Rare two-toned lobster caught off Nova Scotia


Rare two-toned lobster caught off Nova Scotia


Linda Nguyen, Canwest News Service

A Nova Scotia fisherman made a rare catch this week when he hauled up a two-toned lobster in St. Mary's Bay.

The lobster is divided into two colours straight down the middle of its back -- dull green on one side and bright orange on the other.

The fisherman who owns the trap the female lobster was caught in has named it Jay after his son, who hauled it on board their boat on Jan. 8.

Jay the lobster has been donated to the Bedford Institute of Oceanography in Dartmouth, N.S., as an educational exhibit.

"We got the call [Thursday] about the lobster," Doug Pezzack, a lobster biologist with the institute said Friday. "It's a very uncommon catch. Every year, 20 to 30 million lobsters are trapped [in the area] and we only hear about one or two of these a year."

Pezzack said the fisherman had to get special permission from the Department of Fisheries and Oceans to keep the lobster because of its small size.

It measures just 83 millimeters from eye to tail, and weighs 0.36 kilograms.

Typically, lobsters are a mishmash of greens and blues, but Pezzack said sometimes strange lobsters like Jay are discovered, or even rarer ones that are bright blue, all orange or albino.

Pezzack thinks this particular lobster has a genetic mutation.

"Something happened during the development when the egg splits in half," he said. "The genetics on one side stays normal, but the other side turns red."

Jean Lavalle, a clinical scientist with the Lobster Science Centre in P.E.I., said the colouring may also have something to do with the lobster's diet.

"It's a genetic fluke type of thing," he said. "The diet can affect their colouring, depending on what they're feeding on. Lobsters eat just about anything. They're scavengers and will eat dead fish, but they're also active hunters and will go after live prey whether it's a crab, jellyfish or a sea urchin."

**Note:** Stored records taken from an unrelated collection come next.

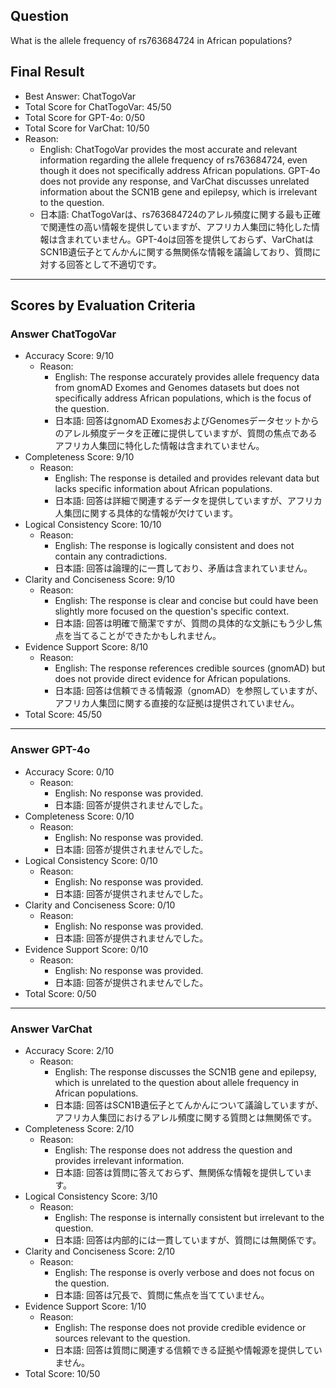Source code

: ## Question

What is the allele frequency of rs763684724 in African populations?

## Final Result

- Best Answer: ChatTogoVar
- Total Score for ChatTogoVar: 45/50
- Total Score for GPT-4o: 0/50
- Total Score for VarChat: 10/50
- Reason:
  - English: ChatTogoVar provides the most accurate and relevant information regarding the allele frequency of rs763684724, even though it does not specifically address African populations. GPT-4o does not provide any response, and VarChat discusses unrelated information about the SCN1B gene and epilepsy, which is irrelevant to the question.
  - 日本語: ChatTogoVarは、rs763684724のアレル頻度に関する最も正確で関連性の高い情報を提供していますが、アフリカ人集団に特化した情報は含まれていません。GPT-4oは回答を提供しておらず、VarChatはSCN1B遺伝子とてんかんに関する無関係な情報を議論しており、質問に対する回答として不適切です。

---

## Scores by Evaluation Criteria

### Answer ChatTogoVar
- Accuracy Score: 9/10
  - Reason: 
    - English: The response accurately provides allele frequency data from gnomAD Exomes and Genomes datasets but does not specifically address African populations, which is the focus of the question.
    - 日本語: 回答はgnomAD ExomesおよびGenomesデータセットからのアレル頻度データを正確に提供していますが、質問の焦点であるアフリカ人集団に特化した情報は含まれていません。
- Completeness Score: 9/10
  - Reason: 
    - English: The response is detailed and provides relevant data but lacks specific information about African populations.
    - 日本語: 回答は詳細で関連するデータを提供していますが、アフリカ人集団に関する具体的な情報が欠けています。
- Logical Consistency Score: 10/10
  - Reason: 
    - English: The response is logically consistent and does not contain any contradictions.
    - 日本語: 回答は論理的に一貫しており、矛盾は含まれていません。
- Clarity and Conciseness Score: 9/10
  - Reason: 
    - English: The response is clear and concise but could have been slightly more focused on the question's specific context.
    - 日本語: 回答は明確で簡潔ですが、質問の具体的な文脈にもう少し焦点を当てることができたかもしれません。
- Evidence Support Score: 8/10
  - Reason: 
    - English: The response references credible sources (gnomAD) but does not provide direct evidence for African populations.
    - 日本語: 回答は信頼できる情報源（gnomAD）を参照していますが、アフリカ人集団に関する直接的な証拠は提供されていません。
- Total Score: 45/50

---

### Answer GPT-4o
- Accuracy Score: 0/10
  - Reason: 
    - English: No response was provided.
    - 日本語: 回答が提供されませんでした。
- Completeness Score: 0/10
  - Reason: 
    - English: No response was provided.
    - 日本語: 回答が提供されませんでした。
- Logical Consistency Score: 0/10
  - Reason: 
    - English: No response was provided.
    - 日本語: 回答が提供されませんでした。
- Clarity and Conciseness Score: 0/10
  - Reason: 
    - English: No response was provided.
    - 日本語: 回答が提供されませんでした。
- Evidence Support Score: 0/10
  - Reason: 
    - English: No response was provided.
    - 日本語: 回答が提供されませんでした。
- Total Score: 0/50

---

### Answer VarChat
- Accuracy Score: 2/10
  - Reason: 
    - English: The response discusses the SCN1B gene and epilepsy, which is unrelated to the question about allele frequency in African populations.
    - 日本語: 回答はSCN1B遺伝子とてんかんについて議論していますが、アフリカ人集団におけるアレル頻度に関する質問とは無関係です。
- Completeness Score: 2/10
  - Reason: 
    - English: The response does not address the question and provides irrelevant information.
    - 日本語: 回答は質問に答えておらず、無関係な情報を提供しています。
- Logical Consistency Score: 3/10
  - Reason: 
    - English: The response is internally consistent but irrelevant to the question.
    - 日本語: 回答は内部的には一貫していますが、質問には無関係です。
- Clarity and Conciseness Score: 2/10
  - Reason: 
    - English: The response is overly verbose and does not focus on the question.
    - 日本語: 回答は冗長で、質問に焦点を当てていません。
- Evidence Support Score: 1/10
  - Reason: 
    - English: The response does not provide credible evidence or sources relevant to the question.
    - 日本語: 回答は質問に関連する信頼できる証拠や情報源を提供していません。
- Total Score: 10/50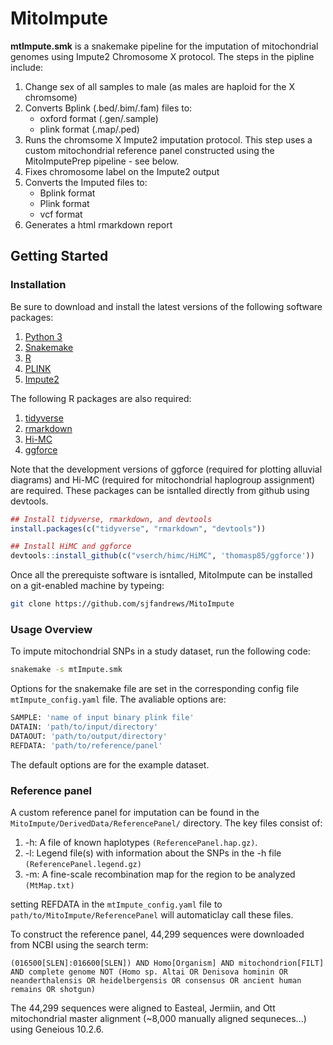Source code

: # MitoImpute
**mtImpute.smk** is a snakemake pipeline for the imputation of mitochondrial genomes using Impute2 Chromosome X protocol. The steps in the pipline include:
1. Change sex of all samples to male (as males are haploid for the X chromsome)
2. Converts Bplink (.bed/.bim/.fam) files to:
   - oxford format (.gen/.sample)
   - plink format (.map/.ped)
3. Runs the chromsome X Impute2 imputation protocol. This step uses a custom mitochondrial reference panel constructed using the MitoImputePrep pipeline - see below.
4. Fixes chromosome label on the Impute2 output
5. Converts the Imputed files to:
   - Bplink format
   - Plink format
   - vcf format
6. Generates a html rmarkdown report

## Getting Started
### Installation
Be sure to download and install the latest versions of the following software packages:
1. [Python 3](https://www.python.org/downloads/)
2. [Snakemake](https://snakemake.readthedocs.io/en/stable/getting_started/installation.html)
3. [R](https://cran.r-project.org/)
4. [PLINK](https://www.cog-genomics.org/plink2)
5. [Impute2](https://mathgen.stats.ox.ac.uk/impute/impute_v2.html#download)

The following R packages are also required:
1. [tidyverse](https://www.tidyverse.org/packages/)
2. [rmarkdown](https://cran.r-project.org/web/packages/rmarkdown/index.html)
3. [Hi-MC](https://github.com/vserch/himc)
4. [ggforce](https://github.com/thomasp85/ggforce)

Note that the development versions of ggforce (required for plotting alluvial diagrams) and Hi-MC (required for mitochondrial haplogroup assignment) are required. These packages can be isntalled directly from github using devtools.

```r
## Install tidyverse, rmarkdown, and devtools
install.packages(c("tidyverse", "rmarkdown", "devtools"))

## Install HiMC and ggforce
devtools::install_github(c("vserch/himc/HiMC", 'thomasp85/ggforce'))
```

Once all the prerequiste software is isntalled, MitoImpute can be installed on a git-enabled machine by typeing:

```bash
git clone https://github.com/sjfandrews/MitoImpute
```

### Usage Overview
To impute mitochondrial SNPs in a study dataset, run the following code:

```bash
snakemake -s mtImpute.smk
```

Options for the snakemake file are set in the corresponding config file ```mtImpute_config.yaml``` file. The avaliable options are:

```bash
SAMPLE: 'name of input binary plink file'
DATAIN: 'path/to/input/directory'
DATAOUT: 'path/to/output/directory'
REFDATA: 'path/to/reference/panel'
```

The default options are for the example dataset.

### Reference panel
A custom reference panel for imputation can be found in the ```MitoImpute/DerivedData/ReferencePanel/``` directory. The key files consist of:
1. -h: A file of known haplotypes ```(ReferencePanel.hap.gz)```.
2. -l: Legend file(s) with information about the SNPs in the -h file ```(ReferencePanel.legend.gz)```
3. -m: A fine-scale recombination map for the region to be analyzed ```(MtMap.txt)```

setting REFDATA in the ```mtImpute_config.yaml``` file to ```path/to/MitoImpute/ReferencePanel``` will automaticlay call these files.

To construct the reference panel, 44,299 sequences were downloaded from NCBI using the search term:

```(016500[SLEN]:016600[SLEN]) AND Homo[Organism] AND mitochondrion[FILT] AND complete genome NOT (Homo sp. Altai OR Denisova hominin OR neanderthalensis OR heidelbergensis OR consensus OR ancient human remains OR shotgun)```

The 44,299 sequences were aligned to Easteal, Jermiin, and Ott mitochondrial master alignment (~8,000 manually aligned sequneces...) using Geneious 10.2.6.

Sometimes genetically mutated lobsters can revert to their original colouring after being taken out of their natural habitats and put into aquariums.

Most two-toned lobsters that are discovered are also hermaphrodites, he added.

"We actually see them as hermaphrodites, with one side having female genital organs and the other side male," Lavalle said. "But we don't know if both organs are working or not."

Jay the lobster is "pure female" and about eight years old.